> [Exercise]: In the copy you make of the entries, no picture should appear, and every word must match.

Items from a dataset
↓↓↓
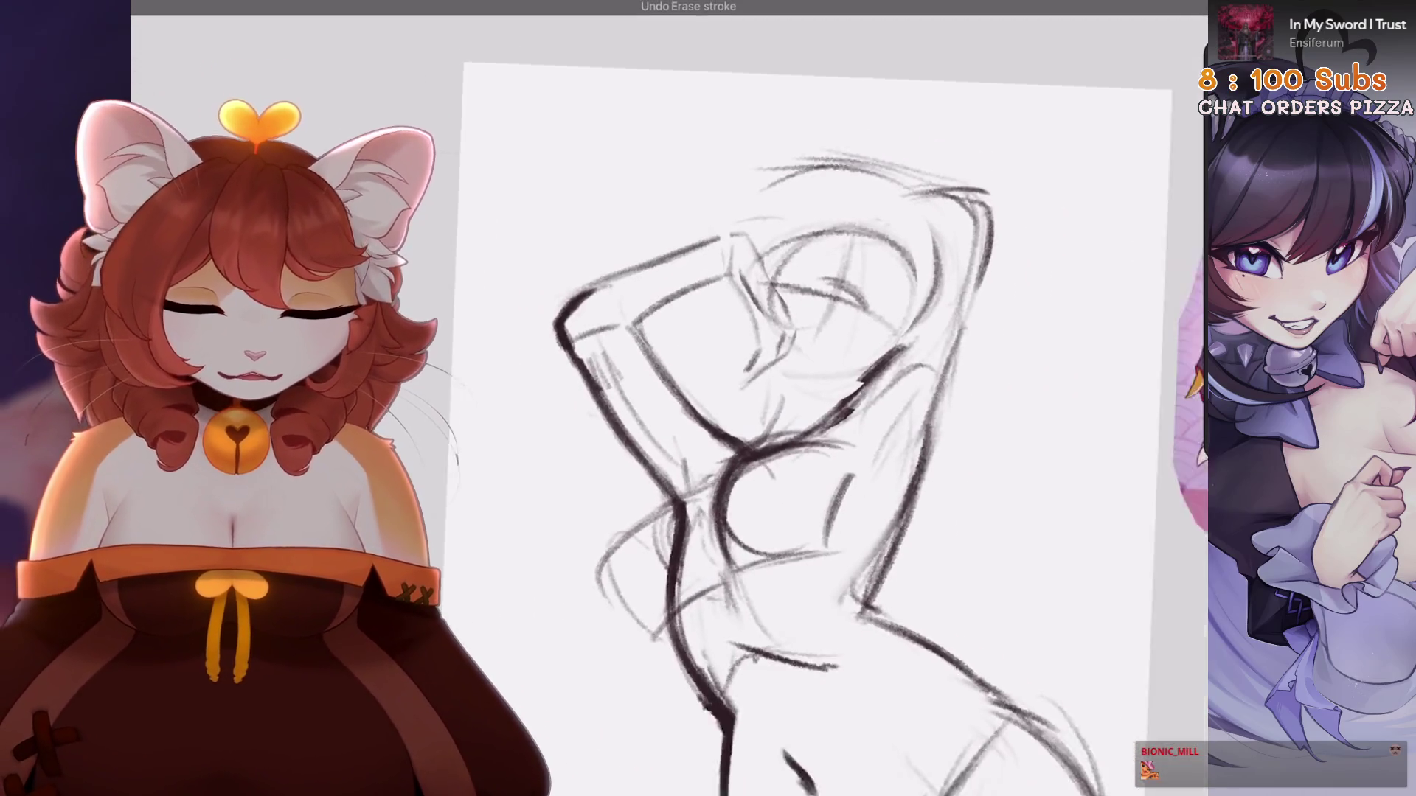
Erase stray chest lines and redraw darker lower and left chest curves
left_click_drag(811, 442, 770, 443)
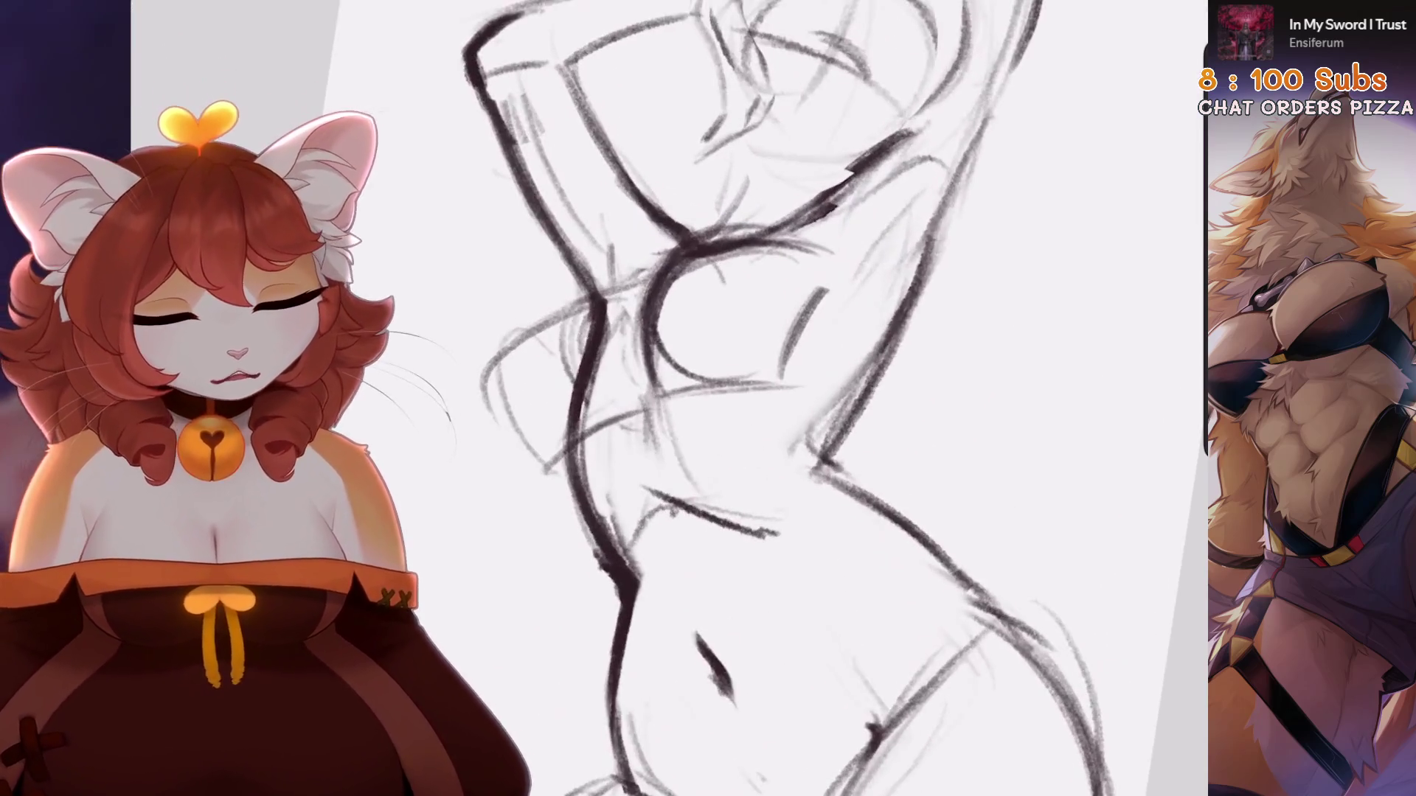
left_click_drag(590, 302, 529, 434)
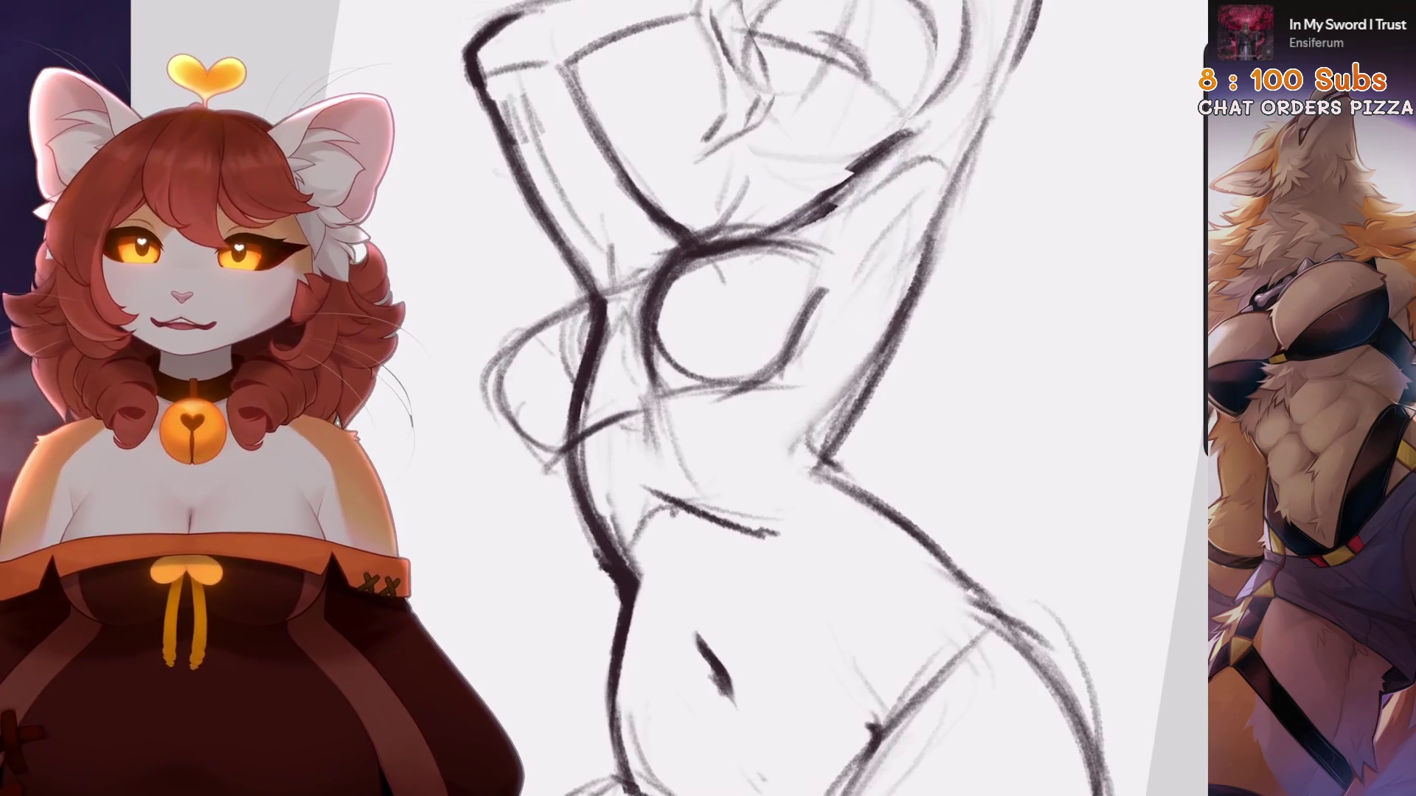
mouse_move(796, 354)
left_mouse_down()
mouse_move(806, 269)
mouse_move(752, 236)
left_mouse_up()
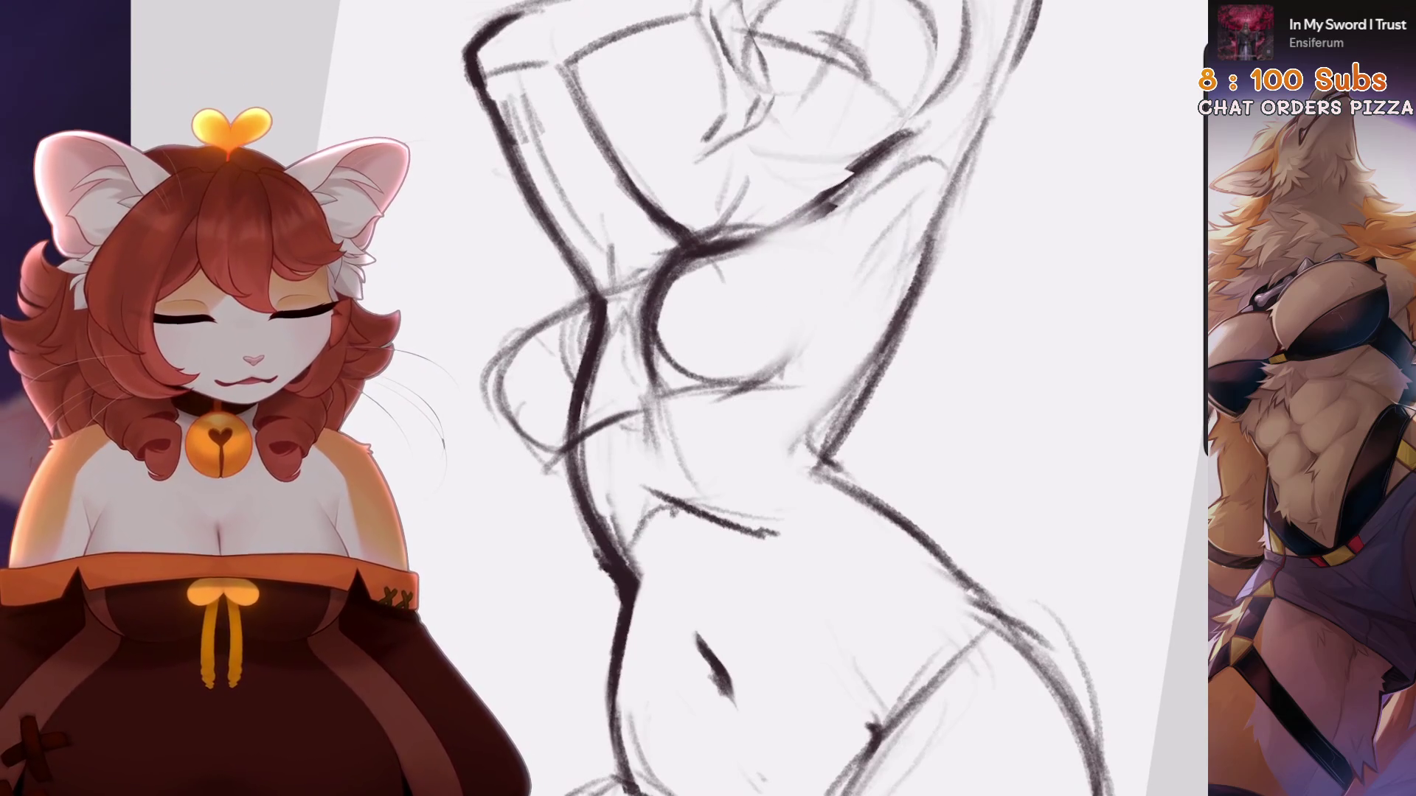
left_click_drag(666, 345, 802, 376)
left_click_drag(664, 250, 646, 356)
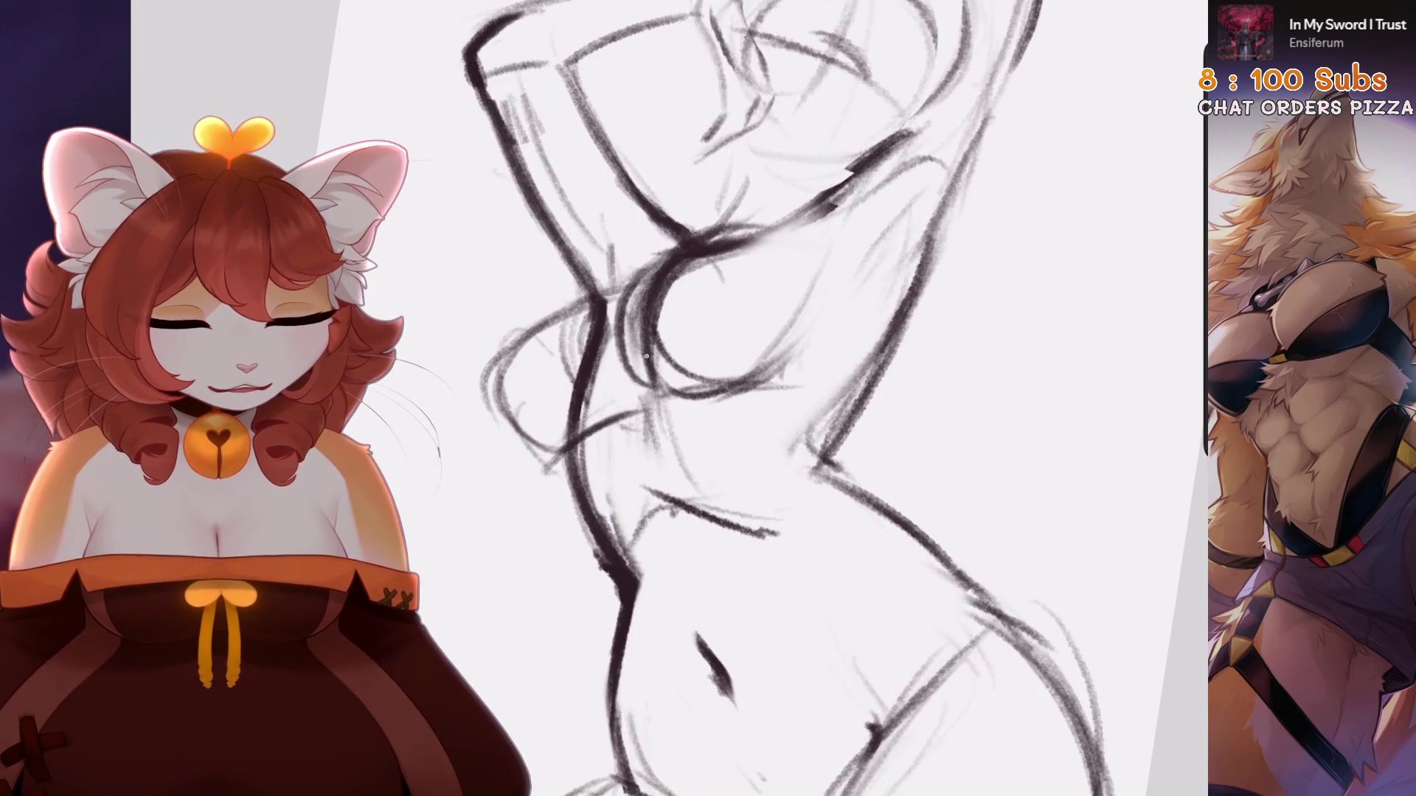
left_click_drag(767, 251, 649, 369)
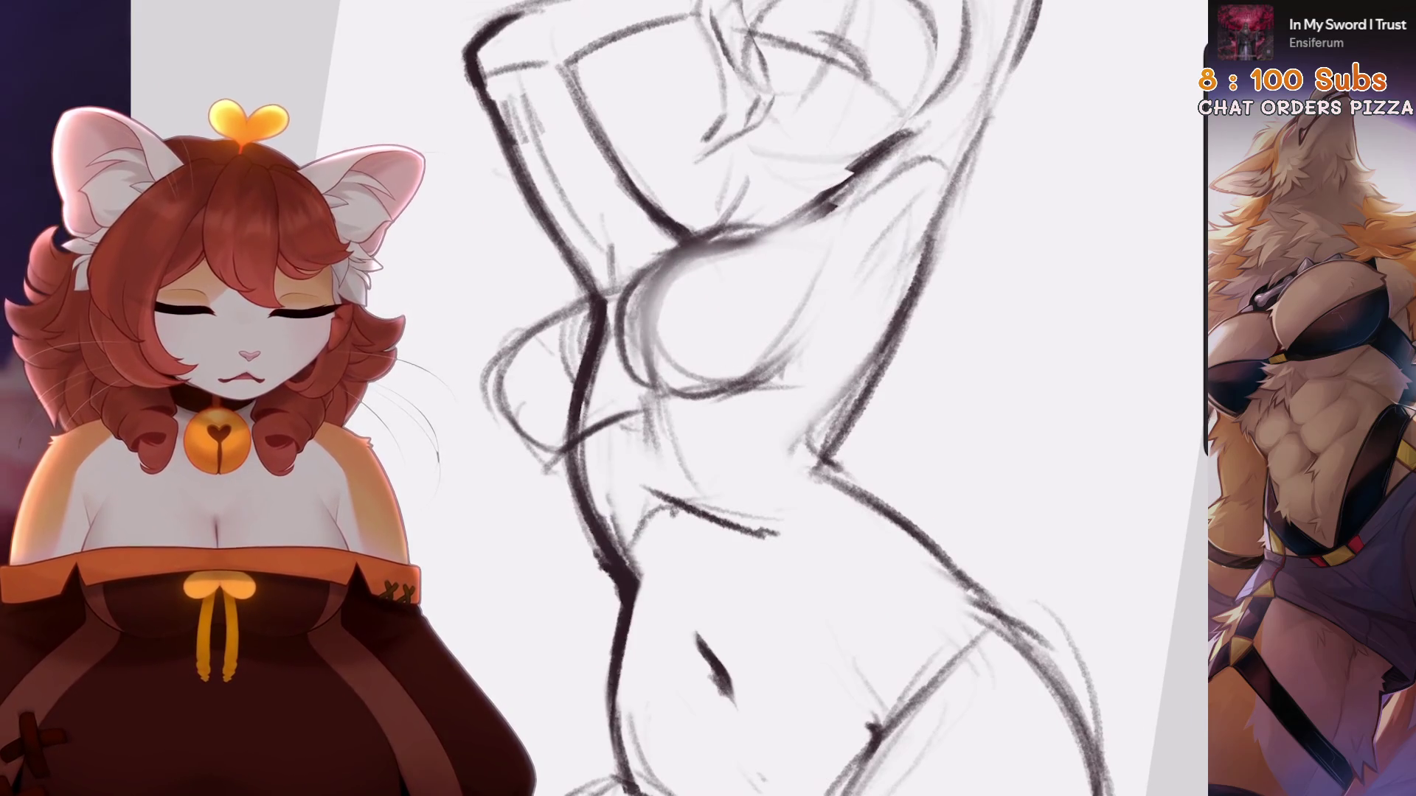
scroll(775, 399, "down", 5)
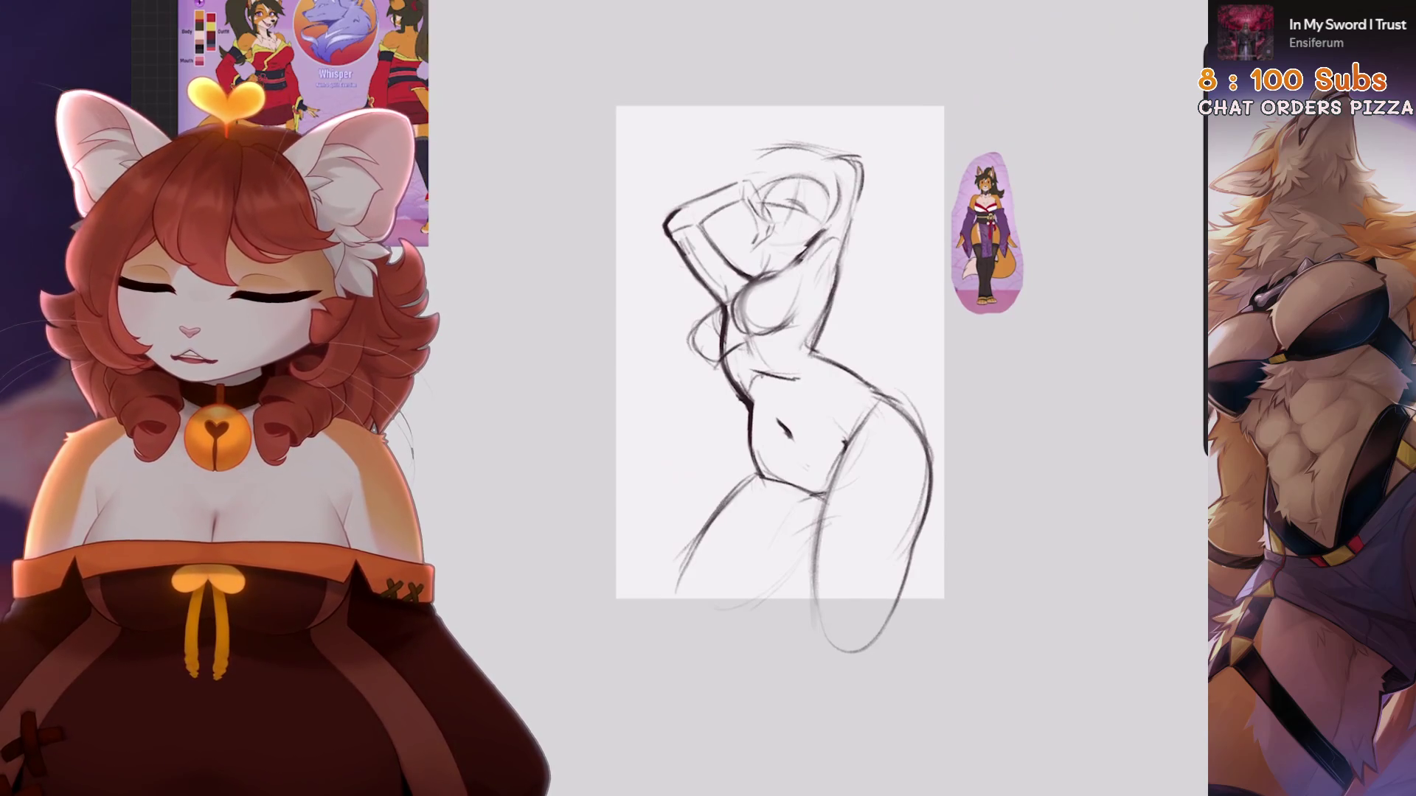
scroll(780, 353, "up", 3)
↑↑↑
> [Reply to the exercise]:
Erase stray chest lines and redraw darker lower and left chest curves
left_click_drag(811, 442, 770, 443)
left_click_drag(590, 302, 529, 434)
mouse_move(796, 354)
left_mouse_down()
mouse_move(806, 269)
mouse_move(752, 236)
left_mouse_up()
left_click_drag(666, 345, 802, 376)
left_click_drag(664, 250, 646, 356)
left_click_drag(767, 251, 649, 369)
scroll(775, 399, "down", 5)
scroll(780, 353, "up", 3)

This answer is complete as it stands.